Start of Supplied records

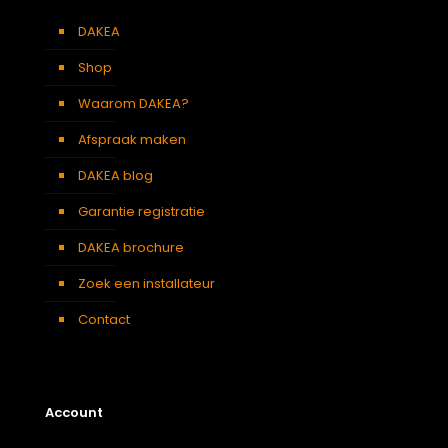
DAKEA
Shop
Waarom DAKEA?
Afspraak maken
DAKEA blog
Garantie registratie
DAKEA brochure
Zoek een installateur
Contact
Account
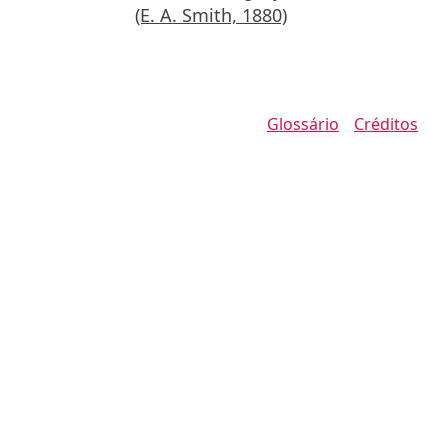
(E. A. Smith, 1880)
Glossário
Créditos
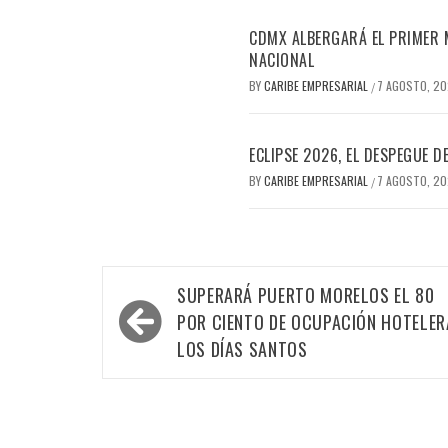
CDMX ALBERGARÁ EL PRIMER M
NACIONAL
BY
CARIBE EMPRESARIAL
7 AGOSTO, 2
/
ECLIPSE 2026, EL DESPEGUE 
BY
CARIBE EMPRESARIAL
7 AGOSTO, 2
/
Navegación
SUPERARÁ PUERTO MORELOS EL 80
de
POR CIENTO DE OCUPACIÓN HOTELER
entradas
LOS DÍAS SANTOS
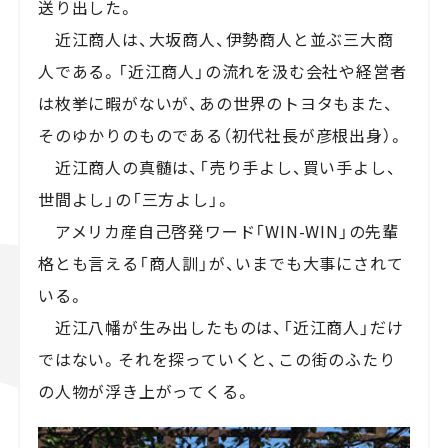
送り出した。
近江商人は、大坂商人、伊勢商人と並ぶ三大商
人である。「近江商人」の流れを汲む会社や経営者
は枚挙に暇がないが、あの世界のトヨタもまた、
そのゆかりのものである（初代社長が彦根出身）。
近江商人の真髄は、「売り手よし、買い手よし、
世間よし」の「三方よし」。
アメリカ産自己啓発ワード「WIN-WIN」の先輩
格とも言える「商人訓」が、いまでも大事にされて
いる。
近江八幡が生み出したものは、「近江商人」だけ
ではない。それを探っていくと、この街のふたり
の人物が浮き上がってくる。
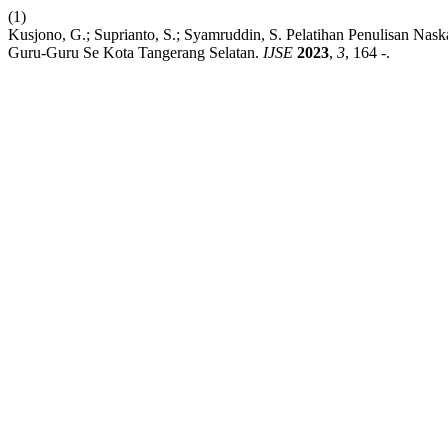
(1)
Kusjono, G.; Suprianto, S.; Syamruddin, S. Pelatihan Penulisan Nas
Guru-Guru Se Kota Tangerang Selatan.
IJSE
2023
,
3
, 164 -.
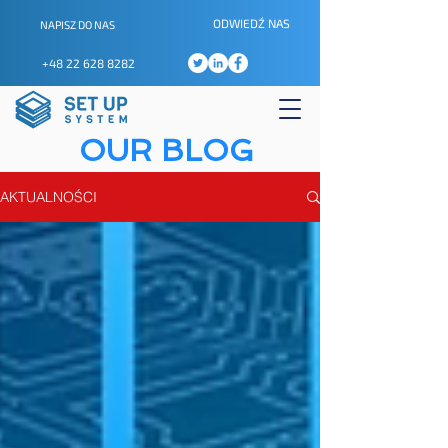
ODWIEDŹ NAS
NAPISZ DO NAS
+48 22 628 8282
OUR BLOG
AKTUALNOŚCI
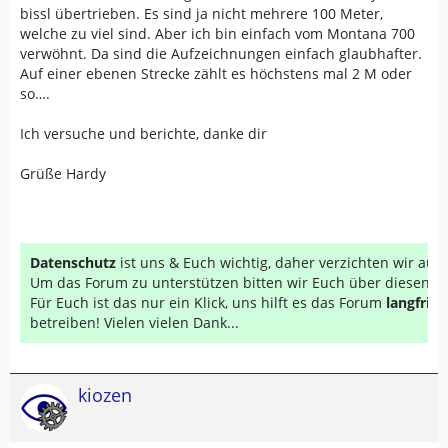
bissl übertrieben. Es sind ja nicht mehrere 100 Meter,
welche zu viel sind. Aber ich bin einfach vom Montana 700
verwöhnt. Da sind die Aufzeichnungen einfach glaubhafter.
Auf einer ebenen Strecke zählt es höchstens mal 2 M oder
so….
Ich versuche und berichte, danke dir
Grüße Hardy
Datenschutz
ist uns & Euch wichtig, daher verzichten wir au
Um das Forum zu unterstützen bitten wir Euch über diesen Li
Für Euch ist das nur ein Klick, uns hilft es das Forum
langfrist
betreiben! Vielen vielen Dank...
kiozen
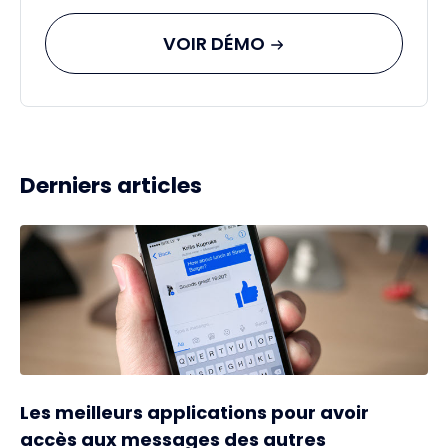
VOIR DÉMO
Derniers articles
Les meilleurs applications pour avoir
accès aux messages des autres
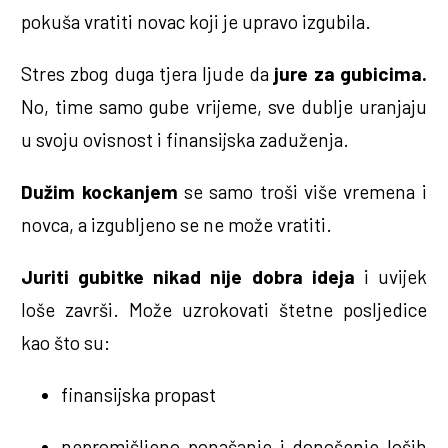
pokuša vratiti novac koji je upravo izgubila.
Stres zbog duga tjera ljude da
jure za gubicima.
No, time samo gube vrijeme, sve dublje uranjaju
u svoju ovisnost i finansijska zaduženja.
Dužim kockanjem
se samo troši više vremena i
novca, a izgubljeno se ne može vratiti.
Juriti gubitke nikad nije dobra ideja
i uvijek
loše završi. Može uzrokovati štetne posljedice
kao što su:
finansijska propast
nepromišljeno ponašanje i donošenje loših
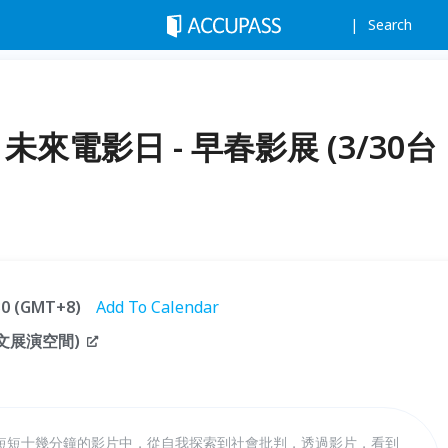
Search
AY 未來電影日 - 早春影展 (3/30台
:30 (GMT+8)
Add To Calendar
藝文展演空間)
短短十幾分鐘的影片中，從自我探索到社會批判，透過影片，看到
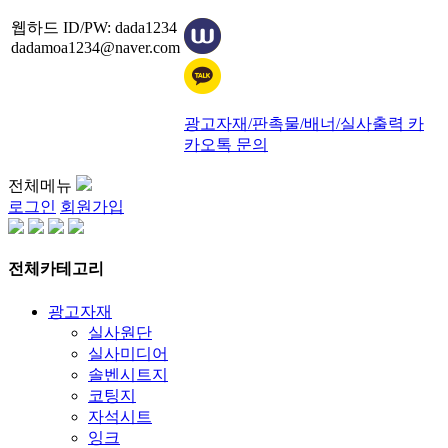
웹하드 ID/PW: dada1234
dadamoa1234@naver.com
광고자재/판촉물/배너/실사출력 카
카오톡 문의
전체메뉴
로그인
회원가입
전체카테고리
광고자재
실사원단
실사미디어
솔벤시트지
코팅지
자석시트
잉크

End of Supplied records

Instructions for the task
Rewrite every line of text from the entries above as a single numbered list, skipping any blank lines. Leave the pictures out of your answer.

Output of the exercise
1. DAKEA
2. Shop
3. Waarom DAKEA?
4. Afspraak maken
5. DAKEA blog
6. Garantie registratie
7. DAKEA brochure
8. Zoek een installateur
9. Contact
10. Account
11. (E. A. Smith, 1880)
12. Glossário
13. Créditos
14. CDMX ALBERGARÁ EL PRIMER M
15. NACIONAL
16. BY
17. CARIBE EMPRESARIAL
18. 7 AGOSTO, 2
19. /
20. ECLIPSE 2026, EL DESPEGUE 
21. BY
22. CARIBE EMPRESARIAL
23. 7 AGOSTO, 2
24. /
25. Navegación
26. SUPERARÁ PUERTO MORELOS EL 80
27. de
28. POR CIENTO DE OCUPACIÓN HOTELER
29. entradas
30. LOS DÍAS SANTOS
31. 送り出した。
32. 近江商人は、大坂商人、伊勢商人と並ぶ三大商
33. 人である。「近江商人」の流れを汲む会社や経営者
34. は枚挙に暇がないが、あの世界のトヨタもまた、
35. そのゆかりのものである（初代社長が彦根出身）。
36. 近江商人の真髄は、「売り手よし、買い手よし、
37. 世間よし」の「三方よし」。
38. アメリカ産自己啓発ワード「WIN-WIN」の先輩
39. 格とも言える「商人訓」が、いまでも大事にされて
40. いる。
41. 近江八幡が生み出したものは、「近江商人」だけ
42. ではない。それを探っていくと、この街のふたり
43. の人物が浮き上がってくる。
44. (1)
45. Kusjono, G.; Suprianto, S.; Syamruddin, S. Pelatihan Penulisan Nas
46. Guru-Guru Se Kota Tangerang Selatan.
47. IJSE
48. 2023
49. ,
50. 3
51. , 164 -.
52. ODWIEDŹ NAS
53. NAPISZ DO NAS
54. +48 22 628 8282
55. OUR BLOG
56. AKTUALNOŚCI
57. bissl übertrieben. Es sind ja nicht mehrere 100 Meter,
58. welche zu viel sind. Aber ich bin einfach vom Montana 700
59. verwöhnt. Da sind die Aufzeichnungen einfach glaubhafter.
60. Auf einer ebenen Strecke zählt es höchstens mal 2 M oder
61. so….
62. Ich versuche und berichte, danke dir
63. Grüße Hardy
64. Datenschutz
65. ist uns & Euch wichtig, daher verzichten wir au
66. Um das Forum zu unterstützen bitten wir Euch über diesen Li
67. Für Euch ist das nur ein Klick, uns hilft es das Forum
68. langfrist
69. betreiben! Vielen vielen Dank...
70. kiozen
71. VOIR DÉMO
72. Derniers articles
73. Les meilleurs applications pour avoir
74. accès aux messages des autres
75. pokuša vratiti novac koji je upravo izgubila.
76. Stres zbog duga tjera ljude da
77. jure za gubicima.
78. No, time samo gube vrijeme, sve dublje uranjaju
79. u svoju ovisnost i finansijska zaduženja.
80. Dužim kockanjem
81. se samo troši više vremena i
82. novca, a izgubljeno se ne može vratiti.
83. Juriti gubitke nikad nije dobra ideja
84. i uvijek
85. loše završi. Može uzrokovati štetne posljedice
86. kao što su:
87. finansijska propast
88. nepromišljeno ponašanje i donošenje loših
89. Search
90. AY 未來電影日 - 早春影展 (3/30台
91. :30 (GMT+8)
92. Add To Calendar
93. 藝文展演空間)
94. 短短十幾分鐘的影片中，從自我探索到社會批判，透過影片，看到
95. 웹하드 ID/PW: dada1234
96. dadamoa1234@naver.com
97. 광고자재/판촉물/배너/실사출력 카
98. 카오톡 문의
99. 전체메뉴
100. 로그인
101. 회원가입
102. 전체카테고리
103. 광고자재
104. 실사원단
105. 실사미디어
106. 솔벤시트지
107. 코팅지
108. 자석시트
109. 잉크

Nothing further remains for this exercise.